One of the easier ways to extend the reader is with a readtable. You can make a function that extends a readtable like this:
;; Readtable -> Readtable
(define (extend-readtable orig-rt)
;; Char InputPort Any Nat Nat Nat -> Any
(define (rt-proc char in src ln col pos)
....)
...
(make-readtable orig-rt
#f 'non-terminating-macro rt-proc
...))
To use this to define a #lang language, you need to put the reader implementation in your-language/lang/reader.rkt. Here that's inexact-number/lang/reader.rkt, where the inexact-number directory is installed as a single-collection package (raco pkg install path/to/inexact-number).
inexact-number/lang/reader.rkt
#lang racket
(provide (rename-out [-read read]
[-read-syntax read-syntax]
[-get-info get-info]))
(require syntax/readerr
syntax/module-reader)
;; Readtable -> Readtable
(define (extend-readtable orig-rt)
;; Char InputPort Any Nat Nat Nat -> Any
(define (rt-proc char in src ln col pos)
....)
...
(make-readtable orig-rt
#f 'non-terminating-macro rt-proc))
;; [X ... -> Y] -> [X ... -> Y]
(define ((wrap-reader rd) . args)
(parameterize ([current-readtable (extend-readtable (current-readtable))])
(apply rd args)))
(define-values [-read -read-syntax -get-info]
(make-meta-reader 'inexact-number
"language path"
lang-reader-module-paths
wrap-reader
wrap-reader
identity))
The main work goes into filling in the .... holes in the extend-readtable function. Within the rt-proc, you can have it "peek" into the input port in to see if its a number, and if it is, call the Racket reader on a port that has #i appended to the front of in. You might be able to do this with something like input-port-append:
(input-port-append #f (open-input-string "#i") in)

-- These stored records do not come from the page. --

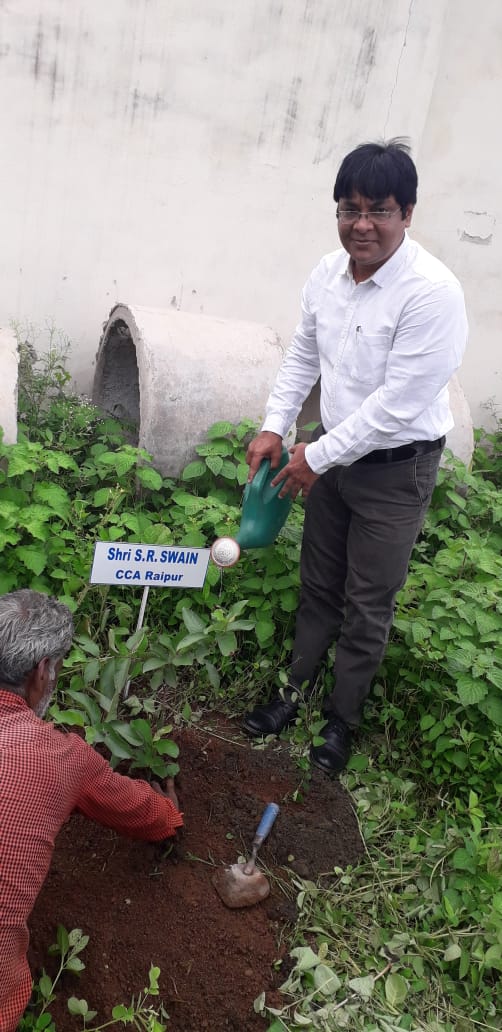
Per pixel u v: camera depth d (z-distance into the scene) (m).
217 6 4.31
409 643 3.03
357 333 2.53
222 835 2.57
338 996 2.19
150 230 4.68
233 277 4.96
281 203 4.87
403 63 4.79
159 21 4.26
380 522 2.68
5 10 4.02
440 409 2.66
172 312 4.13
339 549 2.96
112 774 2.01
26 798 1.63
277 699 3.12
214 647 3.10
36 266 4.56
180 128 4.51
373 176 2.23
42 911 2.21
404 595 3.28
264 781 2.79
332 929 2.37
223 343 4.01
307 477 2.64
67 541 3.34
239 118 4.60
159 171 4.57
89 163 4.43
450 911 2.31
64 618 1.88
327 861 2.56
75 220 4.53
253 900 2.37
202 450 3.76
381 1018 2.15
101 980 2.11
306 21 4.50
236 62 4.47
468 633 3.01
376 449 2.60
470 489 4.42
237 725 3.03
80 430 4.15
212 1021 2.09
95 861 2.39
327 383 2.71
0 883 1.57
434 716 2.97
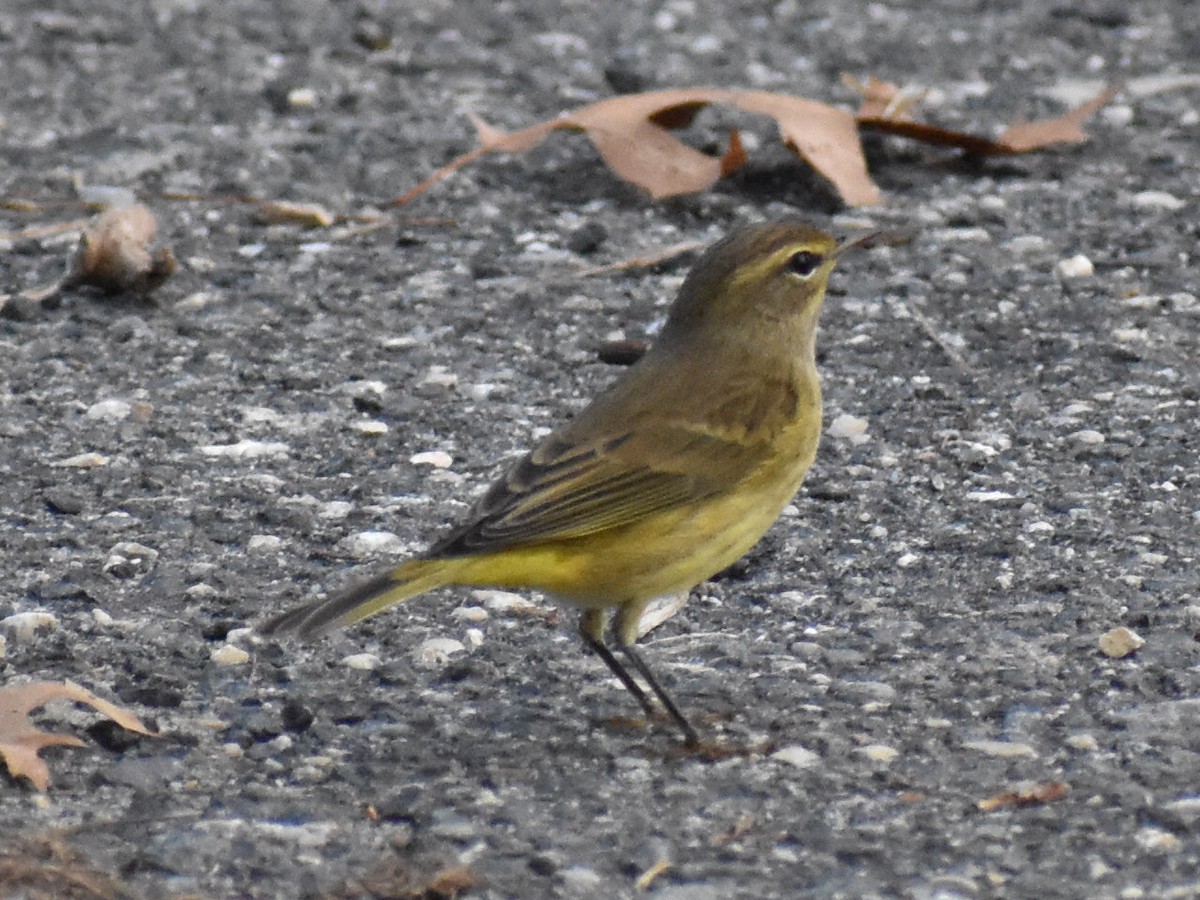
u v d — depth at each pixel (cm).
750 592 1088
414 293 1530
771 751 907
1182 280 1523
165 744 915
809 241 998
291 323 1477
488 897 785
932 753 899
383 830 840
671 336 1002
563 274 1559
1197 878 784
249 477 1238
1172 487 1198
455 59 2066
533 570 905
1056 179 1730
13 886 789
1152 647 998
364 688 979
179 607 1068
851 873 797
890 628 1036
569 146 1819
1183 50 2062
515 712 953
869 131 1759
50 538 1147
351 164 1783
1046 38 2111
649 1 2250
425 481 1238
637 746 916
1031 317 1468
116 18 2177
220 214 1680
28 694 910
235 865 809
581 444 926
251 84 1983
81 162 1780
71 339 1445
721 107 1898
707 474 933
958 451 1253
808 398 984
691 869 802
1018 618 1041
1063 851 808
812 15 2200
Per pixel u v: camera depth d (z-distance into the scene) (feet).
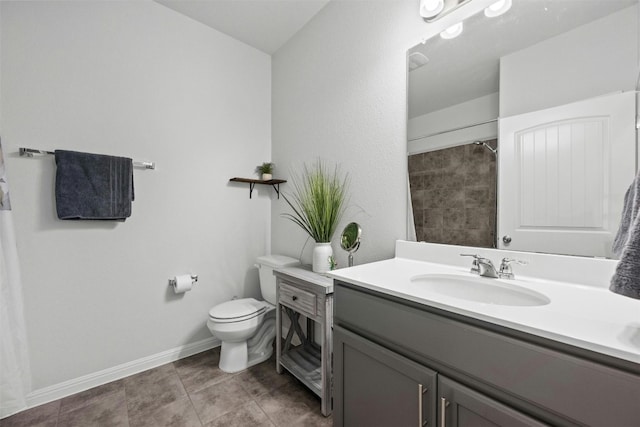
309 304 4.98
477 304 2.51
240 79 7.72
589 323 2.08
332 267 5.55
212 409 4.86
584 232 3.08
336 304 3.85
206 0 6.25
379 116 5.28
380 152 5.26
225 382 5.64
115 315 5.82
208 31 7.12
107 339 5.72
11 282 4.69
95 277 5.59
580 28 3.13
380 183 5.26
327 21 6.38
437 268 4.09
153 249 6.29
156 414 4.74
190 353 6.77
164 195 6.42
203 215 7.04
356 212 5.72
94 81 5.55
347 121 5.91
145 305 6.19
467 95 4.09
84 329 5.48
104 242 5.69
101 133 5.62
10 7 4.80
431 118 4.50
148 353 6.22
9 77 4.77
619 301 2.58
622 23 2.86
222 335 5.79
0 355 4.59
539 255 3.36
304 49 7.09
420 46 4.64
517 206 3.60
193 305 6.88
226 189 7.45
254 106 8.02
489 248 3.85
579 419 1.83
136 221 6.06
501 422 2.17
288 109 7.69
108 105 5.70
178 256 6.64
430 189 4.52
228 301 7.14
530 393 2.04
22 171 4.89
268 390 5.38
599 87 2.99
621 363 1.71
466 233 4.10
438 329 2.62
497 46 3.81
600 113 2.98
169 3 6.33
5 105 4.74
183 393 5.29
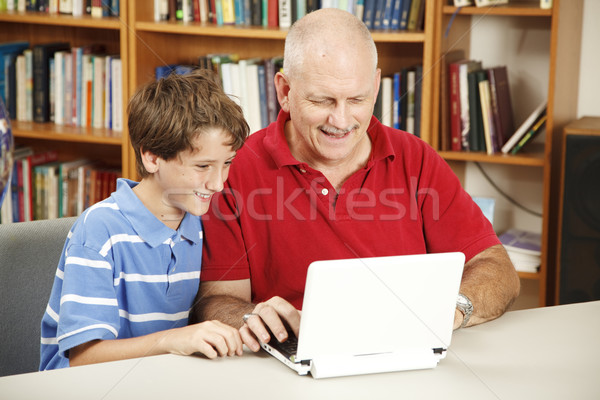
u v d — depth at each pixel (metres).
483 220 1.56
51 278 1.42
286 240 1.48
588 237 2.24
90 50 2.67
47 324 1.28
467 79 2.35
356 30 1.38
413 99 2.39
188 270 1.37
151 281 1.29
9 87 2.71
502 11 2.24
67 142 2.87
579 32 2.46
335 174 1.51
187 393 0.98
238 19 2.46
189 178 1.26
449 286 1.07
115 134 2.56
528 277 2.37
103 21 2.46
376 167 1.52
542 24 2.48
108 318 1.20
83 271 1.21
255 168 1.49
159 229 1.29
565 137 2.22
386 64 2.57
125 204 1.28
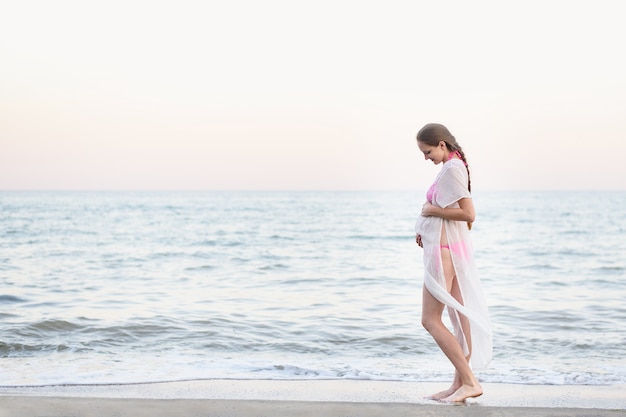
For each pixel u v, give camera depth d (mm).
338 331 7047
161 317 7777
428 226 4242
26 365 5332
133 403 3863
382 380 4789
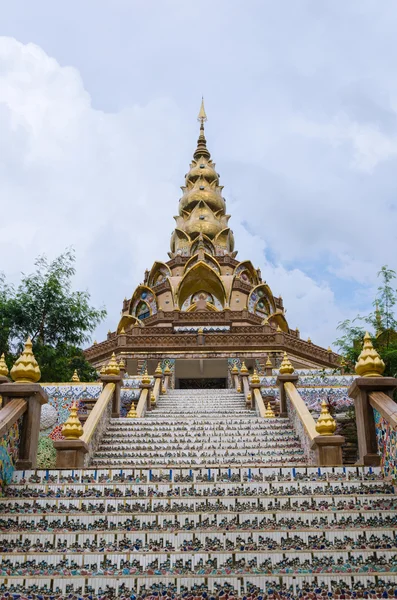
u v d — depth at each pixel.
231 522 7.84
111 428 15.03
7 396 9.34
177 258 51.16
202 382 34.81
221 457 12.53
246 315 42.31
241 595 6.56
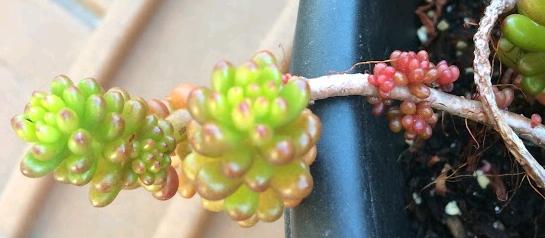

In the context of extend-readtable, here's some code that does the peeking and re-reading:
;; Readtable -> Readtable
(define (extend-readtable orig-rt)
;; Char InputPort Any Nat Nat Nat -> Any
(define (rt-proc char in src ln col pos)
(define try-in (peeking-input-port in))
(define try (read/recursive try-in char orig-rt))
(cond
[(number? try)
;; read it as if it had #i on the front
(define prefix (string-append "#i" (string char)))
(define inexact-in
(input-port-append #f (open-input-string prefix) in))
(read-syntax/recursive src inexact-in #f orig-rt)]
[else
;; read normally
(read-syntax/recursive src in char orig-rt)]))
(make-readtable orig-rt
#f 'non-terminating-macro rt-proc))
Once you have this done, you should be able to use it like this:
#lang inexact-number racket
-0
; => -0.0
(/ -0)
; => -inf.0
P.S. I have now made #lang inexact-number available on the Racket package server, as the package inexact-number-lang. By the way, there's also #lang exact-decimal, which has the opposite affect of making numbers like 5.2 into exact rational numbers.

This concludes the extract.